WORKING DATA =>

━━━━━━━━━━━━━━━━━━━━━━━━━━━━━━

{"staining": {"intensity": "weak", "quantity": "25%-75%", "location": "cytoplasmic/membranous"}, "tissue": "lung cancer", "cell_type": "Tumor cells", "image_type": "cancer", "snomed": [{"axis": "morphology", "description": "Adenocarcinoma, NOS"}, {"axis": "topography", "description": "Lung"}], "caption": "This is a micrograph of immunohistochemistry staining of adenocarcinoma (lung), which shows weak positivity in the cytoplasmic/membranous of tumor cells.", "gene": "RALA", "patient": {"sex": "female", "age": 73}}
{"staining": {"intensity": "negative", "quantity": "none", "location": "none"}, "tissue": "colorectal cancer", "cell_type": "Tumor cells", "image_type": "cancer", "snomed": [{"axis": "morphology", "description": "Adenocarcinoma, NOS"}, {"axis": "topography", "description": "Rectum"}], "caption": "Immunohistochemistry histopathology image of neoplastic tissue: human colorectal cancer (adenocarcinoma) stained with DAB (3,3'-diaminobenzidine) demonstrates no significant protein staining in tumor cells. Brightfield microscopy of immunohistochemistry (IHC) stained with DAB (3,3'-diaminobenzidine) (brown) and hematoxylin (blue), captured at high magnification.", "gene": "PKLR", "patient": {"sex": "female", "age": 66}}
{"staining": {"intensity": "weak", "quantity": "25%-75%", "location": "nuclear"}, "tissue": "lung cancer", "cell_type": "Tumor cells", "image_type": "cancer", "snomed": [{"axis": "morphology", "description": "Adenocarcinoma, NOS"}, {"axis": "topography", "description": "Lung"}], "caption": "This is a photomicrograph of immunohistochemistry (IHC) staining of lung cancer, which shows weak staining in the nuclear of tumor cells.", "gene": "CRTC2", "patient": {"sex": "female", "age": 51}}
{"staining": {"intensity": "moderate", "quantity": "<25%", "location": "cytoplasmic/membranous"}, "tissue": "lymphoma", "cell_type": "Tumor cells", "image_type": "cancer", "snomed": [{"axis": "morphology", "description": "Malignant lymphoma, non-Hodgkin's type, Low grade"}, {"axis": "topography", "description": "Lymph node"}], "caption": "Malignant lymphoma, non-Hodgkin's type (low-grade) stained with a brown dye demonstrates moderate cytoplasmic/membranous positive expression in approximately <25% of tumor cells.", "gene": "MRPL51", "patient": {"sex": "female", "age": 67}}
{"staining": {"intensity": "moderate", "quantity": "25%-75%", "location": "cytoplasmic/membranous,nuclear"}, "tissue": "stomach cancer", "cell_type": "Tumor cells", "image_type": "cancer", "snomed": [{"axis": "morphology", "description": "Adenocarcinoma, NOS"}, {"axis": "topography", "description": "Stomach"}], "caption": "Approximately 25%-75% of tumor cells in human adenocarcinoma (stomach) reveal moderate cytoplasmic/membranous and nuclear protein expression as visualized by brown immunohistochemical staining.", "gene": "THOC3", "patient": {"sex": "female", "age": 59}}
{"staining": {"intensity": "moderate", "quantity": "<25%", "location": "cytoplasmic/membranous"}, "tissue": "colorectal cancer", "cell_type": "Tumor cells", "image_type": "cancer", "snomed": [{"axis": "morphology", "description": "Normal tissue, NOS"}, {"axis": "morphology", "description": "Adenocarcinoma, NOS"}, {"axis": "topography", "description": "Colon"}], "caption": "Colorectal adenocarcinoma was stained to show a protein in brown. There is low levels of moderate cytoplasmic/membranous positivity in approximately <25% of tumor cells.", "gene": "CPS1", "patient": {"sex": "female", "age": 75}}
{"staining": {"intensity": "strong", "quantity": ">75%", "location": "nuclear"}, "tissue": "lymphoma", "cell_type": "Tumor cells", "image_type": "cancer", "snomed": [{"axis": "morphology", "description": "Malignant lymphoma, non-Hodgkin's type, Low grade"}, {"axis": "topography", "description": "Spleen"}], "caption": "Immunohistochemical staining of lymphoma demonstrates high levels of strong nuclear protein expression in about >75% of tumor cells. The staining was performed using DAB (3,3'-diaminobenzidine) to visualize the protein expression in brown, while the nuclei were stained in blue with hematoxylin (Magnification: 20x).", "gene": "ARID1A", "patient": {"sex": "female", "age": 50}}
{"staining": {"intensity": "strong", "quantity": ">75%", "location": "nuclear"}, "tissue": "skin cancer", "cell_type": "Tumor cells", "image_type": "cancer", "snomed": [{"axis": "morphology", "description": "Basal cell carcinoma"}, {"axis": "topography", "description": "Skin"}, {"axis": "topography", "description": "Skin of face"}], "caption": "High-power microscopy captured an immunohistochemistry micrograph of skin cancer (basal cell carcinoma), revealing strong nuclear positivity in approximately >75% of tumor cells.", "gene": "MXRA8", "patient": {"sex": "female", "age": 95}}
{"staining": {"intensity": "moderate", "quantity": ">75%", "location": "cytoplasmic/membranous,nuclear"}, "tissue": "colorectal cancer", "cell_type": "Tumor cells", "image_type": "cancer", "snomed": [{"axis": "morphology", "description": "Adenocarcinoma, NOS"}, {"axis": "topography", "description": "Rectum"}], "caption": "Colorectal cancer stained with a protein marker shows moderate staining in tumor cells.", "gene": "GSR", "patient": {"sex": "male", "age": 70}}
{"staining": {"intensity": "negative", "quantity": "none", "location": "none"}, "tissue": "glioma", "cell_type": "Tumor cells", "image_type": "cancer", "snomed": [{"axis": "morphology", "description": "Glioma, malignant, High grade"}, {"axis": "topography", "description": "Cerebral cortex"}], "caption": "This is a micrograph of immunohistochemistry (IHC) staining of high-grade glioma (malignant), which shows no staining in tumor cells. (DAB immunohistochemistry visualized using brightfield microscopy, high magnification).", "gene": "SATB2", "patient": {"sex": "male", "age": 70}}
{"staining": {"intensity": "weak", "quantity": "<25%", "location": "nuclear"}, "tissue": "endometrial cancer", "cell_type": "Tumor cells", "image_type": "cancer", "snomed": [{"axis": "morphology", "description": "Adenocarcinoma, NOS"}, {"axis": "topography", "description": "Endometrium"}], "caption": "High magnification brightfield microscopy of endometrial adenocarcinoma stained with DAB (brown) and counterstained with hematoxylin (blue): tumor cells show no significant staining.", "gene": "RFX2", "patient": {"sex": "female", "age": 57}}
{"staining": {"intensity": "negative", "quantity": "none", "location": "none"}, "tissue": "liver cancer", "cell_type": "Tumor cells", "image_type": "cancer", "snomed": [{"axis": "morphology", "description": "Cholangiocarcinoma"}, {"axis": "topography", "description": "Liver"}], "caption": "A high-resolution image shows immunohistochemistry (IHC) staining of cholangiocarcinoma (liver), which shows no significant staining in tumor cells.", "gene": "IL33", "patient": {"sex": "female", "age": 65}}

━━━━━━━━━━━━━━━━━━━━━━━━━━━━━━

ASSIGNED TASK => Give every entry again, character for character.

ANSWER BOX =>
{"staining": {"intensity": "weak", "quantity": "25%-75%", "location": "cytoplasmic/membranous"}, "tissue": "lung cancer", "cell_type": "Tumor cells", "image_type": "cancer", "snomed": [{"axis": "morphology", "description": "Adenocarcinoma, NOS"}, {"axis": "topography", "description": "Lung"}], "caption": "This is a micrograph of immunohistochemistry staining of adenocarcinoma (lung), which shows weak positivity in the cytoplasmic/membranous of tumor cells.", "gene": "RALA", "patient": {"sex": "female", "age": 73}}
{"staining": {"intensity": "negative", "quantity": "none", "location": "none"}, "tissue": "colorectal cancer", "cell_type": "Tumor cells", "image_type": "cancer", "snomed": [{"axis": "morphology", "description": "Adenocarcinoma, NOS"}, {"axis": "topography", "description": "Rectum"}], "caption": "Immunohistochemistry histopathology image of neoplastic tissue: human colorectal cancer (adenocarcinoma) stained with DAB (3,3'-diaminobenzidine) demonstrates no significant protein staining in tumor cells. Brightfield microscopy of immunohistochemistry (IHC) stained with DAB (3,3'-diaminobenzidine) (brown) and hematoxylin (blue), captured at high magnification.", "gene": "PKLR", "patient": {"sex": "female", "age": 66}}
{"staining": {"intensity": "weak", "quantity": "25%-75%", "location": "nuclear"}, "tissue": "lung cancer", "cell_type": "Tumor cells", "image_type": "cancer", "snomed": [{"axis": "morphology", "description": "Adenocarcinoma, NOS"}, {"axis": "topography", "description": "Lung"}], "caption": "This is a photomicrograph of immunohistochemistry (IHC) staining of lung cancer, which shows weak staining in the nuclear of tumor cells.", "gene": "CRTC2", "patient": {"sex": "female", "age": 51}}
{"staining": {"intensity": "moderate", "quantity": "<25%", "location": "cytoplasmic/membranous"}, "tissue": "lymphoma", "cell_type": "Tumor cells", "image_type": "cancer", "snomed": [{"axis": "morphology", "description": "Malignant lymphoma, non-Hodgkin's type, Low grade"}, {"axis": "topography", "description": "Lymph node"}], "caption": "Malignant lymphoma, non-Hodgkin's type (low-grade) stained with a brown dye demonstrates moderate cytoplasmic/membranous positive expression in approximately <25% of tumor cells.", "gene": "MRPL51", "patient": {"sex": "female", "age": 67}}
{"staining": {"intensity": "moderate", "quantity": "25%-75%", "location": "cytoplasmic/membranous,nuclear"}, "tissue": "stomach cancer", "cell_type": "Tumor cells", "image_type": "cancer", "snomed": [{"axis": "morphology", "description": "Adenocarcinoma, NOS"}, {"axis": "topography", "description": "Stomach"}], "caption": "Approximately 25%-75% of tumor cells in human adenocarcinoma (stomach) reveal moderate cytoplasmic/membranous and nuclear protein expression as visualized by brown immunohistochemical staining.", "gene": "THOC3", "patient": {"sex": "female", "age": 59}}
{"staining": {"intensity": "moderate", "quantity": "<25%", "location": "cytoplasmic/membranous"}, "tissue": "colorectal cancer", "cell_type": "Tumor cells", "image_type": "cancer", "snomed": [{"axis": "morphology", "description": "Normal tissue, NOS"}, {"axis": "morphology", "description": "Adenocarcinoma, NOS"}, {"axis": "topography", "description": "Colon"}], "caption": "Colorectal adenocarcinoma was stained to show a protein in brown. There is low levels of moderate cytoplasmic/membranous positivity in approximately <25% of tumor cells.", "gene": "CPS1", "patient": {"sex": "female", "age": 75}}
{"staining": {"intensity": "strong", "quantity": ">75%", "location": "nuclear"}, "tissue": "lymphoma", "cell_type": "Tumor cells", "image_type": "cancer", "snomed": [{"axis": "morphology", "description": "Malignant lymphoma, non-Hodgkin's type, Low grade"}, {"axis": "topography", "description": "Spleen"}], "caption": "Immunohistochemical staining of lymphoma demonstrates high levels of strong nuclear protein expression in about >75% of tumor cells. The staining was performed using DAB (3,3'-diaminobenzidine) to visualize the protein expression in brown, while the nuclei were stained in blue with hematoxylin (Magnification: 20x).", "gene": "ARID1A", "patient": {"sex": "female", "age": 50}}
{"staining": {"intensity": "strong", "quantity": ">75%", "location": "nuclear"}, "tissue": "skin cancer", "cell_type": "Tumor cells", "image_type": "cancer", "snomed": [{"axis": "morphology", "description": "Basal cell carcinoma"}, {"axis": "topography", "description": "Skin"}, {"axis": "topography", "description": "Skin of face"}], "caption": "High-power microscopy captured an immunohistochemistry micrograph of skin cancer (basal cell carcinoma), revealing strong nuclear positivity in approximately >75% of tumor cells.", "gene": "MXRA8", "patient": {"sex": "female", "age": 95}}
{"staining": {"intensity": "moderate", "quantity": ">75%", "location": "cytoplasmic/membranous,nuclear"}, "tissue": "colorectal cancer", "cell_type": "Tumor cells", "image_type": "cancer", "snomed": [{"axis": "morphology", "description": "Adenocarcinoma, NOS"}, {"axis": "topography", "description": "Rectum"}], "caption": "Colorectal cancer stained with a protein marker shows moderate staining in tumor cells.", "gene": "GSR", "patient": {"sex": "male", "age": 70}}
{"staining": {"intensity": "negative", "quantity": "none", "location": "none"}, "tissue": "glioma", "cell_type": "Tumor cells", "image_type": "cancer", "snomed": [{"axis": "morphology", "description": "Glioma, malignant, High grade"}, {"axis": "topography", "description": "Cerebral cortex"}], "caption": "This is a micrograph of immunohistochemistry (IHC) staining of high-grade glioma (malignant), which shows no staining in tumor cells. (DAB immunohistochemistry visualized using brightfield microscopy, high magnification).", "gene": "SATB2", "patient": {"sex": "male", "age": 70}}
{"staining": {"intensity": "weak", "quantity": "<25%", "location": "nuclear"}, "tissue": "endometrial cancer", "cell_type": "Tumor cells", "image_type": "cancer", "snomed": [{"axis": "morphology", "description": "Adenocarcinoma, NOS"}, {"axis": "topography", "description": "Endometrium"}], "caption": "High magnification brightfield microscopy of endometrial adenocarcinoma stained with DAB (brown) and counterstained with hematoxylin (blue): tumor cells show no significant staining.", "gene": "RFX2", "patient": {"sex": "female", "age": 57}}
{"staining": {"intensity": "negative", "quantity": "none", "location": "none"}, "tissue": "liver cancer", "cell_type": "Tumor cells", "image_type": "cancer", "snomed": [{"axis": "morphology", "description": "Cholangiocarcinoma"}, {"axis": "topography", "description": "Liver"}], "caption": "A high-resolution image shows immunohistochemistry (IHC) staining of cholangiocarcinoma (liver), which shows no significant staining in tumor cells.", "gene": "IL33", "patient": {"sex": "female", "age": 65}}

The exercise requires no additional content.